Goal :: Copy each of the following lines word for word, with no changes.

Supplied data ::

######

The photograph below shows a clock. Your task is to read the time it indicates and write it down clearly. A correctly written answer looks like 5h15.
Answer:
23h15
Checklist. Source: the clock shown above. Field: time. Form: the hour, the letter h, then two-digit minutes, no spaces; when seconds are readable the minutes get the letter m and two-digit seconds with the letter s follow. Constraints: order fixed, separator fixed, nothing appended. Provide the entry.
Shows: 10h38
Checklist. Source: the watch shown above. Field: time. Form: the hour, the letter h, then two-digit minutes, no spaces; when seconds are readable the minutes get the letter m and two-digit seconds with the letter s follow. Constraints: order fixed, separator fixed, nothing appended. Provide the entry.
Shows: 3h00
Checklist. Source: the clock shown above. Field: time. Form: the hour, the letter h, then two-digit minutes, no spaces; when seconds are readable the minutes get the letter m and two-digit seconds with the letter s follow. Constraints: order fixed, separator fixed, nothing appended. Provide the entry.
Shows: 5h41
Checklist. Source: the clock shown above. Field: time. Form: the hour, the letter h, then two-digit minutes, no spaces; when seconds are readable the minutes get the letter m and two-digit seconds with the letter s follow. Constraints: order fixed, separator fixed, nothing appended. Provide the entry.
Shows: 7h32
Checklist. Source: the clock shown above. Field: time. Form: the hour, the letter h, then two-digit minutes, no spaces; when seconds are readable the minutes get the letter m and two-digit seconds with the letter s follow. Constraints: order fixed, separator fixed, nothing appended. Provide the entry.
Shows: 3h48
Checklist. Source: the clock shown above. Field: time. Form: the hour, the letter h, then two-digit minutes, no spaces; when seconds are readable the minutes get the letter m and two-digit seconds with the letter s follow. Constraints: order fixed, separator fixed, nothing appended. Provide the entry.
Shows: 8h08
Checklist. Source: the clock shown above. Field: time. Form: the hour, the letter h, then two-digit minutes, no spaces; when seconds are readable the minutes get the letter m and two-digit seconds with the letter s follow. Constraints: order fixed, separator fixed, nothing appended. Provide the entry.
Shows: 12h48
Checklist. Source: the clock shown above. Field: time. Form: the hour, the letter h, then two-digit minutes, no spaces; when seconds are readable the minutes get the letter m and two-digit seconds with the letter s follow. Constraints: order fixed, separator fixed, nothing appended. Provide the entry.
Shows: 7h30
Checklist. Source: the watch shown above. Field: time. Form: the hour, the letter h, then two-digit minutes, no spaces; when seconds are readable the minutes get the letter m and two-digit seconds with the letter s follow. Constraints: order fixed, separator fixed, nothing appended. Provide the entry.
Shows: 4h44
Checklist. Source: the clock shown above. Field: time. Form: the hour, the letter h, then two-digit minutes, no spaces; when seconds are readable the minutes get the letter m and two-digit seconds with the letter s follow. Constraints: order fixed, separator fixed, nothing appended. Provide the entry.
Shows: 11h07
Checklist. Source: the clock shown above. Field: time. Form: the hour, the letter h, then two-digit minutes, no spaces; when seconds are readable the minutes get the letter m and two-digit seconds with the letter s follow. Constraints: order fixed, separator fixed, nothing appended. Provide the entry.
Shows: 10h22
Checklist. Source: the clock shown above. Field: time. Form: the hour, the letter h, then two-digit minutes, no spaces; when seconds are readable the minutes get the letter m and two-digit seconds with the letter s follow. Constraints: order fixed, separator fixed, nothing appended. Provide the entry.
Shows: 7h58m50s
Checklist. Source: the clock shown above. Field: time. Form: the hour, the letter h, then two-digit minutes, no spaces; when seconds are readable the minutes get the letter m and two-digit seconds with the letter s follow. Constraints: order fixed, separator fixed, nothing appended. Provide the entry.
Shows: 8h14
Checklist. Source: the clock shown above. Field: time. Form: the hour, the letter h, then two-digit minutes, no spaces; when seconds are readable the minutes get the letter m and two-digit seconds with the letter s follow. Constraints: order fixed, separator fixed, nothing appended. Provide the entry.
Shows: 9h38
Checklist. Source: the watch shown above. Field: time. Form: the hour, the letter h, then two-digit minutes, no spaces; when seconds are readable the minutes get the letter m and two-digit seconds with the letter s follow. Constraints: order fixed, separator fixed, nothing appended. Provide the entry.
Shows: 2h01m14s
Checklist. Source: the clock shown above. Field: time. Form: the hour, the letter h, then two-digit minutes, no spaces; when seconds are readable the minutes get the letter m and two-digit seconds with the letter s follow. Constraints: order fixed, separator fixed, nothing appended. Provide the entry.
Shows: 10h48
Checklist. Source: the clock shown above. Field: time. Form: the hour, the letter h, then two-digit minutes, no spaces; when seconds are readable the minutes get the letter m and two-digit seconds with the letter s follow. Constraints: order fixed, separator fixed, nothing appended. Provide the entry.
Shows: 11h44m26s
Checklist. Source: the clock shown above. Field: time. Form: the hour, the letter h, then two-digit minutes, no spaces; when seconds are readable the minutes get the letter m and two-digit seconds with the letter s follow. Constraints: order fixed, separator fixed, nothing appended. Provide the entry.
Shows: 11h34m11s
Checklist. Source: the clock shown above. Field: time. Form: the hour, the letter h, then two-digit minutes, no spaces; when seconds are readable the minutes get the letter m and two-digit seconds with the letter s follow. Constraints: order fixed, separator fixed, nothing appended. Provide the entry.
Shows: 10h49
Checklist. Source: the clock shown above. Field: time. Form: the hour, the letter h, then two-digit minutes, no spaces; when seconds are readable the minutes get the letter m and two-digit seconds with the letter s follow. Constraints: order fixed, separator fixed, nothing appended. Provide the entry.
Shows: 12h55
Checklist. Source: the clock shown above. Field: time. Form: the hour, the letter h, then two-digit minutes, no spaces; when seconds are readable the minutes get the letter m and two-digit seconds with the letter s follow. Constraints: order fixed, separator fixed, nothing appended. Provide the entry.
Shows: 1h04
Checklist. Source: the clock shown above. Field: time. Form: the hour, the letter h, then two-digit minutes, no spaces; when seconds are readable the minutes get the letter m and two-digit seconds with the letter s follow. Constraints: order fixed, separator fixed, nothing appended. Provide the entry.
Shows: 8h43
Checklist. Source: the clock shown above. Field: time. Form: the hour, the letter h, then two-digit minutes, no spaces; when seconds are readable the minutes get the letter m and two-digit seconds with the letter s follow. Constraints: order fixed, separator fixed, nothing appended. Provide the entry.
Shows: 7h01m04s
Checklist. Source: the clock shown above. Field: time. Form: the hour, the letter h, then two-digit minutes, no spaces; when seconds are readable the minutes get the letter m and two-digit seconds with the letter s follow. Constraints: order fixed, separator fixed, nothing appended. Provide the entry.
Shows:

######

Result of this exercise ::
The photograph below shows a clock. Your task is to read the time it indicates and write it down clearly. A correctly written answer looks like 5h15.
Answer:
23h15
Checklist. Source: the clock shown above. Field: time. Form: the hour, the letter h, then two-digit minutes, no spaces; when seconds are readable the minutes get the letter m and two-digit seconds with the letter s follow. Constraints: order fixed, separator fixed, nothing appended. Provide the entry.
Shows: 10h38
Checklist. Source: the watch shown above. Field: time. Form: the hour, the letter h, then two-digit minutes, no spaces; when seconds are readable the minutes get the letter m and two-digit seconds with the letter s follow. Constraints: order fixed, separator fixed, nothing appended. Provide the entry.
Shows: 3h00
Checklist. Source: the clock shown above. Field: time. Form: the hour, the letter h, then two-digit minutes, no spaces; when seconds are readable the minutes get the letter m and two-digit seconds with the letter s follow. Constraints: order fixed, separator fixed, nothing appended. Provide the entry.
Shows: 5h41
Checklist. Source: the clock shown above. Field: time. Form: the hour, the letter h, then two-digit minutes, no spaces; when seconds are readable the minutes get the letter m and two-digit seconds with the letter s follow. Constraints: order fixed, separator fixed, nothing appended. Provide the entry.
Shows: 7h32
Checklist. Source: the clock shown above. Field: time. Form: the hour, the letter h, then two-digit minutes, no spaces; when seconds are readable the minutes get the letter m and two-digit seconds with the letter s follow. Constraints: order fixed, separator fixed, nothing appended. Provide the entry.
Shows: 3h48
Checklist. Source: the clock shown above. Field: time. Form: the hour, the letter h, then two-digit minutes, no spaces; when seconds are readable the minutes get the letter m and two-digit seconds with the letter s follow. Constraints: order fixed, separator fixed, nothing appended. Provide the entry.
Shows: 8h08
Checklist. Source: the clock shown above. Field: time. Form: the hour, the letter h, then two-digit minutes, no spaces; when seconds are readable the minutes get the letter m and two-digit seconds with the letter s follow. Constraints: order fixed, separator fixed, nothing appended. Provide the entry.
Shows: 12h48
Checklist. Source: the clock shown above. Field: time. Form: the hour, the letter h, then two-digit minutes, no spaces; when seconds are readable the minutes get the letter m and two-digit seconds with the letter s follow. Constraints: order fixed, separator fixed, nothing appended. Provide the entry.
Shows: 7h30
Checklist. Source: the watch shown above. Field: time. Form: the hour, the letter h, then two-digit minutes, no spaces; when seconds are readable the minutes get the letter m and two-digit seconds with the letter s follow. Constraints: order fixed, separator fixed, nothing appended. Provide the entry.
Shows: 4h44
Checklist. Source: the clock shown above. Field: time. Form: the hour, the letter h, then two-digit minutes, no spaces; when seconds are readable the minutes get the letter m and two-digit seconds with the letter s follow. Constraints: order fixed, separator fixed, nothing appended. Provide the entry.
Shows: 11h07
Checklist. Source: the clock shown above. Field: time. Form: the hour, the letter h, then two-digit minutes, no spaces; when seconds are readable the minutes get the letter m and two-digit seconds with the letter s follow. Constraints: order fixed, separator fixed, nothing appended. Provide the entry.
Shows: 10h22
Checklist. Source: the clock shown above. Field: time. Form: the hour, the letter h, then two-digit minutes, no spaces; when seconds are readable the minutes get the letter m and two-digit seconds with the letter s follow. Constraints: order fixed, separator fixed, nothing appended. Provide the entry.
Shows: 7h58m50s
Checklist. Source: the clock shown above. Field: time. Form: the hour, the letter h, then two-digit minutes, no spaces; when seconds are readable the minutes get the letter m and two-digit seconds with the letter s follow. Constraints: order fixed, separator fixed, nothing appended. Provide the entry.
Shows: 8h14
Checklist. Source: the clock shown above. Field: time. Form: the hour, the letter h, then two-digit minutes, no spaces; when seconds are readable the minutes get the letter m and two-digit seconds with the letter s follow. Constraints: order fixed, separator fixed, nothing appended. Provide the entry.
Shows: 9h38
Checklist. Source: the watch shown above. Field: time. Form: the hour, the letter h, then two-digit minutes, no spaces; when seconds are readable the minutes get the letter m and two-digit seconds with the letter s follow. Constraints: order fixed, separator fixed, nothing appended. Provide the entry.
Shows: 2h01m14s
Checklist. Source: the clock shown above. Field: time. Form: the hour, the letter h, then two-digit minutes, no spaces; when seconds are readable the minutes get the letter m and two-digit seconds with the letter s follow. Constraints: order fixed, separator fixed, nothing appended. Provide the entry.
Shows: 10h48
Checklist. Source: the clock shown above. Field: time. Form: the hour, the letter h, then two-digit minutes, no spaces; when seconds are readable the minutes get the letter m and two-digit seconds with the letter s follow. Constraints: order fixed, separator fixed, nothing appended. Provide the entry.
Shows: 11h44m26s
Checklist. Source: the clock shown above. Field: time. Form: the hour, the letter h, then two-digit minutes, no spaces; when seconds are readable the minutes get the letter m and two-digit seconds with the letter s follow. Constraints: order fixed, separator fixed, nothing appended. Provide the entry.
Shows: 11h34m11s
Checklist. Source: the clock shown above. Field: time. Form: the hour, the letter h, then two-digit minutes, no spaces; when seconds are readable the minutes get the letter m and two-digit seconds with the letter s follow. Constraints: order fixed, separator fixed, nothing appended. Provide the entry.
Shows: 10h49
Checklist. Source: the clock shown above. Field: time. Form: the hour, the letter h, then two-digit minutes, no spaces; when seconds are readable the minutes get the letter m and two-digit seconds with the letter s follow. Constraints: order fixed, separator fixed, nothing appended. Provide the entry.
Shows: 12h55
Checklist. Source: the clock shown above. Field: time. Form: the hour, the letter h, then two-digit minutes, no spaces; when seconds are readable the minutes get the letter m and two-digit seconds with the letter s follow. Constraints: order fixed, separator fixed, nothing appended. Provide the entry.
Shows: 1h04
Checklist. Source: the clock shown above. Field: time. Form: the hour, the letter h, then two-digit minutes, no spaces; when seconds are readable the minutes get the letter m and two-digit seconds with the letter s follow. Constraints: order fixed, separator fixed, nothing appended. Provide the entry.
Shows: 8h43
Checklist. Source: the clock shown above. Field: time. Form: the hour, the letter h, then two-digit minutes, no spaces; when seconds are readable the minutes get the letter m and two-digit seconds with the letter s follow. Constraints: order fixed, separator fixed, nothing appended. Provide the entry.
Shows: 7h01m04s
Checklist. Source: the clock shown above. Field: time. Form: the hour, the letter h, then two-digit minutes, no spaces; when seconds are readable the minutes get the letter m and two-digit seconds with the letter s follow. Constraints: order fixed, separator fixed, nothing appended. Provide the entry.
Shows:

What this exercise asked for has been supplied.